• **Reading passage**
........

The limits of sensitivity of available analytical methodology precluded demonstration of bioequivalence between intramuscular and intravenous routes of administration. In postoperative adults, pharmacokinetic studies have shown elimination half-lives ranging from 1.2 to 7.2 hours (mean 2.2 hours) after intravenous administration of 0.3 mg of buprenorphine. A single, ten-patient, pharmacokinetic study of doses of 3 mcg/kg in children (age 5 to 7 years) showed a high inter-patient variability, but suggests that the clearance of the drug may be higher in children than in adults. This is supported by at least one repeat-dose study in postoperative pain that showed an optimal inter-dose variable of 4 to 5 hours in pediatric patients as opposed to the recommended 6 to 8 hours in adults.
Buprenorphine, in common with morphine and other phenolic opioid analgesics, is metabolized by the liver and its clearance is related to hepatic blood flow. Studies in patients anesthetized with 0.5% halothane have shown that this anesthetic decreases hepatic blood flow by about 30%.

........

• **Data extract**
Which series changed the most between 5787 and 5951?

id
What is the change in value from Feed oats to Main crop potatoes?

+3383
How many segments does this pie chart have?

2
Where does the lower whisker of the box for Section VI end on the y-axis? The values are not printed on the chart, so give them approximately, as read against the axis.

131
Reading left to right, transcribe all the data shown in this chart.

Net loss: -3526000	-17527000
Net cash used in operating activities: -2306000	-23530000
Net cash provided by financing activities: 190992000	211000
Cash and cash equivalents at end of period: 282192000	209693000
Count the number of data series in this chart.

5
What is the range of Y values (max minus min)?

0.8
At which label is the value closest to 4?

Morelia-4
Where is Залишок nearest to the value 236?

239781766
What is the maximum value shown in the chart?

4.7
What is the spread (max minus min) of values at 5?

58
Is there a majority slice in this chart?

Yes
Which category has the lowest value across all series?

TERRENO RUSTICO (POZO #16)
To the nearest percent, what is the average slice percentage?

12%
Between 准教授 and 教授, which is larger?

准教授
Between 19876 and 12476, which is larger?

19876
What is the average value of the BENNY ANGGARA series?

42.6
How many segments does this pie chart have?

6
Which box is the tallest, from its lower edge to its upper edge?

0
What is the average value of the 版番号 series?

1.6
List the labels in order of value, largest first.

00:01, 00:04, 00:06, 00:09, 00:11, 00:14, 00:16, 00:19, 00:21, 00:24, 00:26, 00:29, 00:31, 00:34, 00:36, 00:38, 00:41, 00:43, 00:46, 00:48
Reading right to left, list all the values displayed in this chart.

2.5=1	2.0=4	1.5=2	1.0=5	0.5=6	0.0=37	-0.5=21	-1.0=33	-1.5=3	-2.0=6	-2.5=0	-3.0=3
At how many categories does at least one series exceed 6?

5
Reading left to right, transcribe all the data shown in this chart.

........

• **Work instruction A**
Reproduce everything in the buprenorphine passage from "Buprenorphine, in common" down to "by about 30%.".
• **Work instruction B**
Carry on the buprenorphine passage from its last sentence.
The lines have nothing to do with this work.

• **Reply A**
Buprenorphine, in common with morphine and other phenolic opioid analgesics, is metabolized by the liver and its clearance is related to hepatic blood flow. Studies in patients anesthetized with 0.5% halothane have shown that this anesthetic decreases hepatic blood flow by about 30%.

• **Reply B**
Mechanism of Analgesic Action: Buprenorphine hydrochloride exerts its analgesic effect via high affinity binding to μ subclass opiate receptors in the central nervous system. Although buprenorphine may be classified as a partial agonist, under the conditions of recommended use it behaves very much like classical μ agonists such as morphine. One unusual property of buprenorphine observed in in vitro studies is its very slow rate of dissociation from its receptor. This could account for its longer duration of action than morphine, the unpredictability of its reversal by opioid antagonists, and its low level of manifest physical dependence.
Narcotic Antagonist Activity: Buprenorphine demonstrates narcotic antagonist activity and has been shown to be equipotent with naloxone as an antagonist of morphine in the mouse tail flick test.
Cardiovascular Effects: Buprenorphine may cause a decrease or, rarely, an increase in pulse rate and blood pressure in some patients.
Effects on Respiration: Under usual conditions of use in adults, both buprenorphine and morphine show similar dose-related respiratory depressant effects. At adult therapeutic doses, buprenorphine hydrochloride (0.3 mg buprenorphine) can decrease respiratory rate in an equivalent manner to an equianalgesic dose of morphine (10 mg). (See WARNINGS.)
INDICATIONS AND USAGE
Buprenorphine hydrochloride injection is indicated for the relief of moderate to severe pain.
Buprenorphine hydrochloride should not be administered to patients who have been shown to be hypersensitive to the drug.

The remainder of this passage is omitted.